Document segment -
****************

# Visa for Foregin Workers?



## hussanali (May 26, 2011)

Is there any Visa for foreign workers without Employer Permission. ie I just apply for Vista and then I go to Singapore and find job there. (Skilled Worker) The Ministry of Manpower of Singapore info is so vague. Any help?


----------



## simonsays (Feb 11, 2009)

You need an employer to get EP/WP

The only exception is PEP, look it up on MOM, but .. even with PEP, you can't freelance, if your question is about freelancing

You can always get social visit pass (social visit visa) and come and look for employer .. 

Case closed ..


----------



## khan094 (Dec 21, 2010)

@hussanali Check out the option of 'EPEC' 

Employment Pass Eligibility Certificate

Thanks.


----------



## simonsays (Feb 11, 2009)

khan094: EPEC is NOT A PASS, it is only an eligibility certificate. when you find a job, you must still get an employer to get your EP.

Unless you are suggesting that the OP can work illegally while on EPEC ...


----------



## khan094 (Dec 21, 2010)

@ecureilx I totally agree with you that he still required an Employer for EP. But, he is looking for any visa on which he can do Job hunting and if find anyone that employer will file an EP for him.


----------



## simonsays (Feb 11, 2009)

> Is there any Visa for foreign workers without Employer Permission


  

Did I miss something there ??


----------



## khan094 (Dec 21, 2010)

Ya ofcourse, he also elaborate it as what Im citing here "ie I just apply for Vista and then I go to Singapore and find job there."


----------



## raikim (Sep 7, 2011)

is it any qouta for foreign worker from each country ? 
( e.g indonesian worker quota 100people / month ) 
i've been sending a lot of job application using jobstreet and jobdb portal , and none of them replying my email . ( so sad ) 

thx before


----------



## khan094 (Dec 21, 2010)

Dear Raikim,

Singaporean companies give priority to those who are available in Singapore. If you're interested to pursue your career in Singapore, then visit Singapore and try your luck. Best of luck!


----------



## simonsays (Feb 11, 2009)

RAIKIM: MOM has no specific quota country-wise.

it is only for industry wise .. 

As khan says, if you are here, the companies will prefer to call you .. unlike you being overseas.

Or if your talent is in high demand, you will get called ..


----------



## raikim (Sep 7, 2011)

As khan says, if you are here, the companies will prefer to call you .. unlike you being overseas.

Or if your talent is in high demand, you will get called ..


so it means i have to apply be a permanent resident first ? then my chance to get a job in singapore will be increase ? 
is it really imposible hunting for a job in singapore while i am being overseas ?
and hunting for a job through internet ? 
i believe my skill on network engineer but i am not exceptional. 
as i also heard rumors that singapore goverment are clamping down for foreign worker unless they have a exceptional skill then they will be able to get a job in singapore .

thx for the advice


----------



## simonsays (Feb 11, 2009)

Raikim: dont get confused

Do some time reading up on PR and such, at ICA - Immigration & Checkpoints Authority of Singapore

You need to be here, an on Employment pass for a period before you get PR, unless you get LPR

Not just Singapore, in any country, the employers prefer those who are there in-situ .. than those who need to relocate .. 

As for clamping down, every country is doing it. .. not just Singapore, but as I said, if the employer needs you, you will be here .. and it is upto you to present yourself as important enough

Not everybody who gets a job here gets it only because they are here .


----------

****************

List of tasks -
1 – Reproduce the passage from the Singapore work visa thread, starting at "You need an" and ending at "for employer ..".
2 – In the Singapore work visa thread, what does EPEC stand for?

Extracted records -
****************

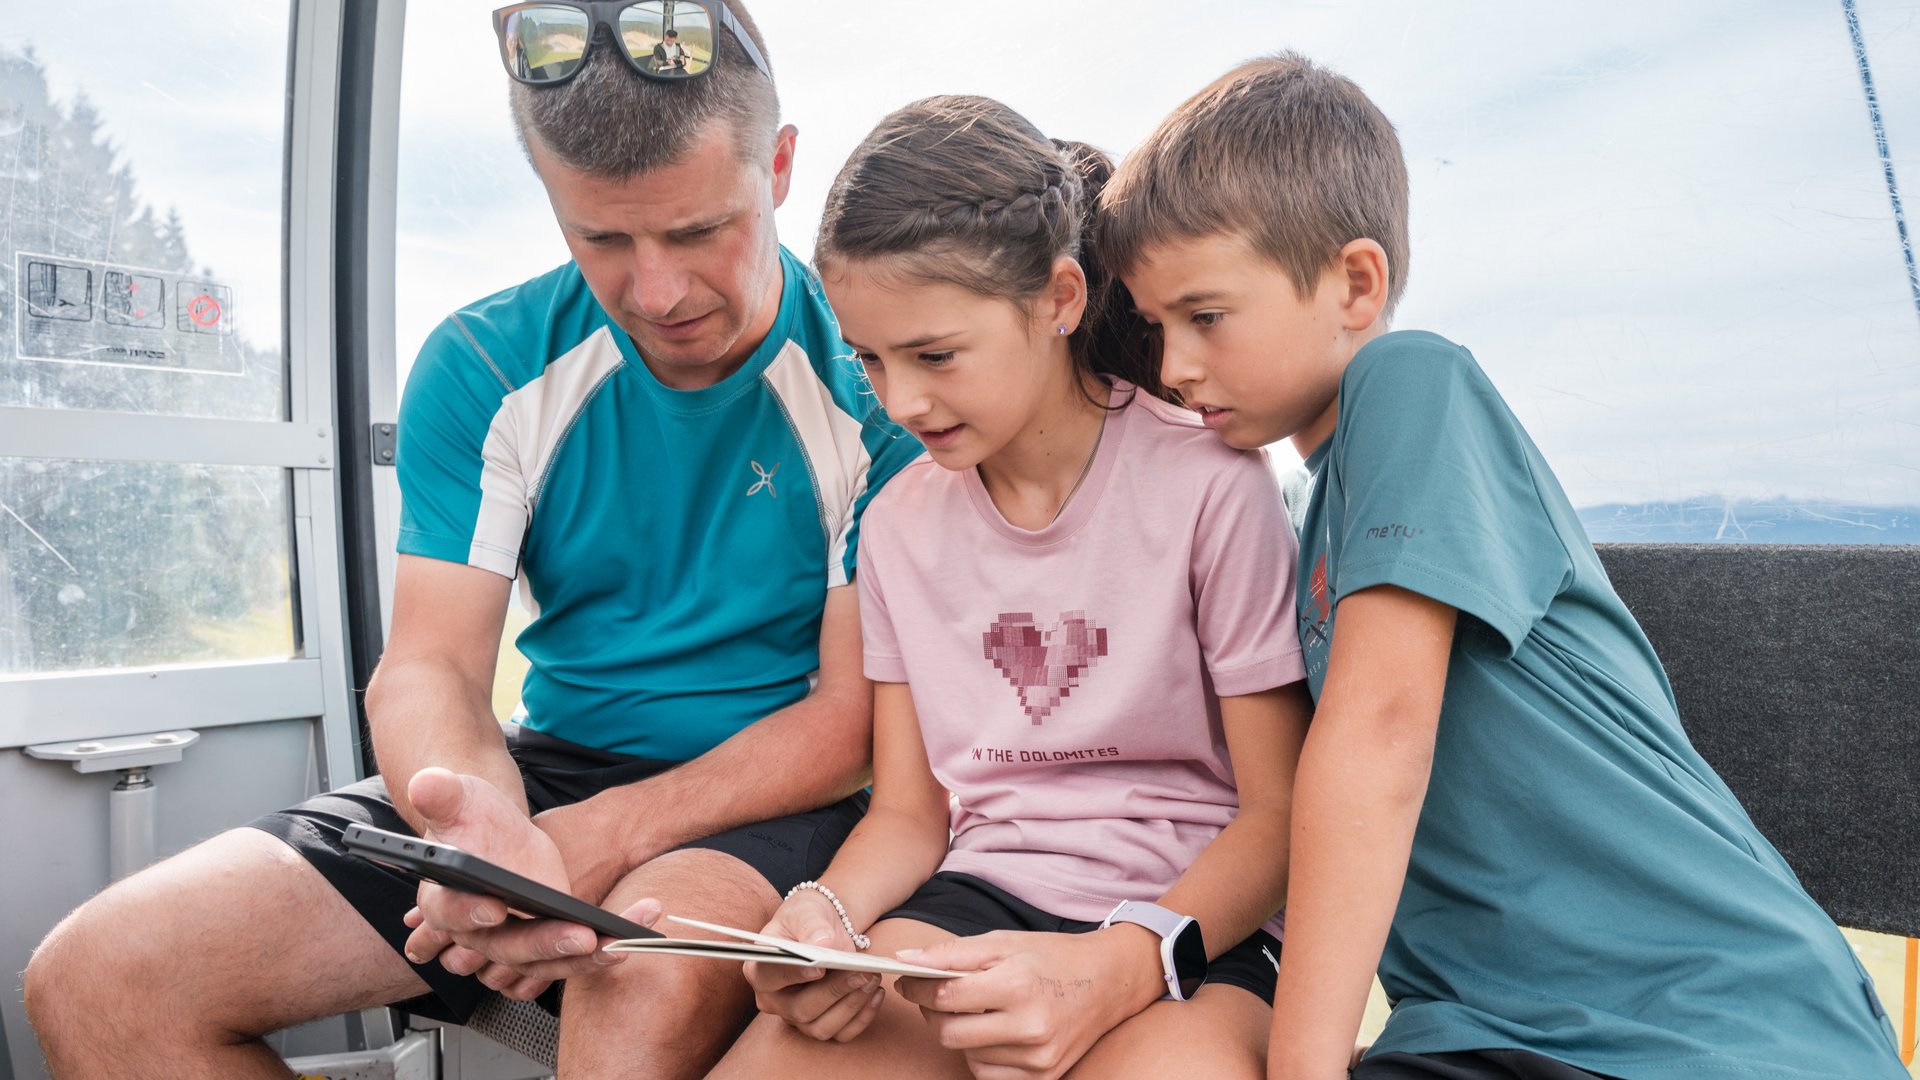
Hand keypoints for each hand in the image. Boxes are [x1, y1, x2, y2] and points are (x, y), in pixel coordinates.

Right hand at [400, 768, 661, 999]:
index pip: (451, 912)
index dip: (469, 913)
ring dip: (585, 956)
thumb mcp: (459, 799)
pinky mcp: (546, 941)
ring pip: (545, 962)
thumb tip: (425, 782)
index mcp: (444, 900)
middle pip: (507, 948)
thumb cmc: (471, 818)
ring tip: (619, 941)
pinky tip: (631, 932)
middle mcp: (477, 932)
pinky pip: (572, 956)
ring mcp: (513, 942)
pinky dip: (602, 952)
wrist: (497, 832)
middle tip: (581, 935)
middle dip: (546, 943)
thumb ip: (441, 794)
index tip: (495, 907)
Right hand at [743, 889, 884, 1041]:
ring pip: (821, 1027)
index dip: (793, 974)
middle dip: (834, 991)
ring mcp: (796, 1017)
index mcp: (760, 970)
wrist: (823, 928)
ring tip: (872, 979)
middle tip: (862, 973)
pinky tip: (876, 994)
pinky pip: (842, 1034)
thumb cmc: (807, 918)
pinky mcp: (821, 1024)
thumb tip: (823, 944)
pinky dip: (862, 1017)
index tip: (819, 967)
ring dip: (851, 1005)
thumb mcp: (806, 912)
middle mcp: (774, 1000)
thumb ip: (811, 926)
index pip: (769, 977)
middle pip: (801, 1009)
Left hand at [892, 928, 1163, 1079]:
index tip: (905, 978)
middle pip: (948, 1032)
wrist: (1107, 981)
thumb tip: (904, 958)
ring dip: (959, 1033)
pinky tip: (993, 1032)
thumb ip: (950, 953)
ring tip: (975, 1009)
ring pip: (966, 1055)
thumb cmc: (1051, 956)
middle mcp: (1030, 1027)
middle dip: (931, 1013)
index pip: (945, 997)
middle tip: (934, 995)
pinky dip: (980, 1055)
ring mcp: (1038, 1057)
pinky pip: (988, 1074)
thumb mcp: (1002, 942)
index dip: (915, 987)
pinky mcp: (1043, 1076)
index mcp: (1018, 985)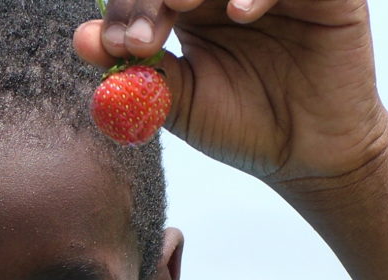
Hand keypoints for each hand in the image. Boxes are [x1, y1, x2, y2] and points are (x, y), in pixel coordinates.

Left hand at [74, 0, 387, 191]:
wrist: (306, 157)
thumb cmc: (241, 127)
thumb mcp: (178, 102)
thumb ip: (134, 71)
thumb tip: (80, 40)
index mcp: (190, 8)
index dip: (126, 8)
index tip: (115, 47)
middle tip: (140, 34)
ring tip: (178, 4)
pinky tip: (239, 14)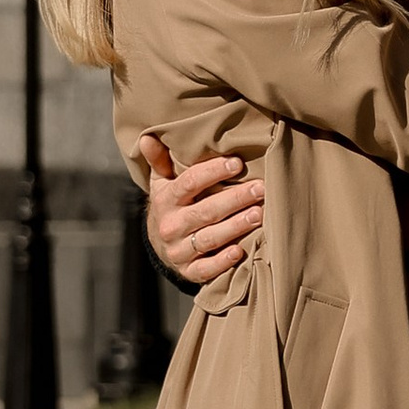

****************

Responses per task -
1 –
You need an employer to get EP/WP

The only exception is PEP, look it up on MOM, but .. even with PEP, you can't freelance, if your question is about freelancing

You can always get social visit pass (social visit visa) and come and look for employer ..

2 – Employment Pass Eligibility Certificate.